(DATA EXTRACTS Opens)
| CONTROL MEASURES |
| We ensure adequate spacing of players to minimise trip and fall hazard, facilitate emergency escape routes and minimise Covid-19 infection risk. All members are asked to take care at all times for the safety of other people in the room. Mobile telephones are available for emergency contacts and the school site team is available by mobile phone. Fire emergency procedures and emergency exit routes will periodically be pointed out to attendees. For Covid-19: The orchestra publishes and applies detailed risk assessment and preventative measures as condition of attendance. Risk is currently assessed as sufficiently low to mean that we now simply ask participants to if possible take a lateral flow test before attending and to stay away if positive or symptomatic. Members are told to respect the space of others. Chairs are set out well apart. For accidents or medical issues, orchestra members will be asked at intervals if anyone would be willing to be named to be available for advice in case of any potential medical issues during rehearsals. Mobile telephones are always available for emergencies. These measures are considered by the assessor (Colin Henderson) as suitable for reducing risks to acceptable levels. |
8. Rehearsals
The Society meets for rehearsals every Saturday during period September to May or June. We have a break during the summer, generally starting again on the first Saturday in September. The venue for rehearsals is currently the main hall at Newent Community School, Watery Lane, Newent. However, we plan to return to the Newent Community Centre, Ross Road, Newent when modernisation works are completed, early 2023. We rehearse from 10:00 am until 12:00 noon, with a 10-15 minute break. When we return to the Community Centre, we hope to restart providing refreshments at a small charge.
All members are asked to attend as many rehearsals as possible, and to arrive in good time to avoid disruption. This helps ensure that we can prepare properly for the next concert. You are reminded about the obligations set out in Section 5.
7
(DATA EXTRACTS Closes)
__ABOUT THIS EXERCISE__
Go through the records and copy all of them exactly.

__RESULT OF THIS EXERCISE__
| CONTROL MEASURES |
| We ensure adequate spacing of players to minimise trip and fall hazard, facilitate emergency escape routes and minimise Covid-19 infection risk. All members are asked to take care at all times for the safety of other people in the room. Mobile telephones are available for emergency contacts and the school site team is available by mobile phone. Fire emergency procedures and emergency exit routes will periodically be pointed out to attendees. For Covid-19: The orchestra publishes and applies detailed risk assessment and preventative measures as condition of attendance. Risk is currently assessed as sufficiently low to mean that we now simply ask participants to if possible take a lateral flow test before attending and to stay away if positive or symptomatic. Members are told to respect the space of others. Chairs are set out well apart. For accidents or medical issues, orchestra members will be asked at intervals if anyone would be willing to be named to be available for advice in case of any potential medical issues during rehearsals. Mobile telephones are always available for emergencies. These measures are considered by the assessor (Colin Henderson) as suitable for reducing risks to acceptable levels. |
8. Rehearsals
The Society meets for rehearsals every Saturday during period September to May or June. We have a break during the summer, generally starting again on the first Saturday in September. The venue for rehearsals is currently the main hall at Newent Community School, Watery Lane, Newent. However, we plan to return to the Newent Community Centre, Ross Road, Newent when modernisation works are completed, early 2023. We rehearse from 10:00 am until 12:00 noon, with a 10-15 minute break. When we return to the Community Centre, we hope to restart providing refreshments at a small charge.
All members are asked to attend as many rehearsals as possible, and to arrive in good time to avoid disruption. This helps ensure that we can prepare properly for the next concert. You are reminded about the obligations set out in Section 5.
7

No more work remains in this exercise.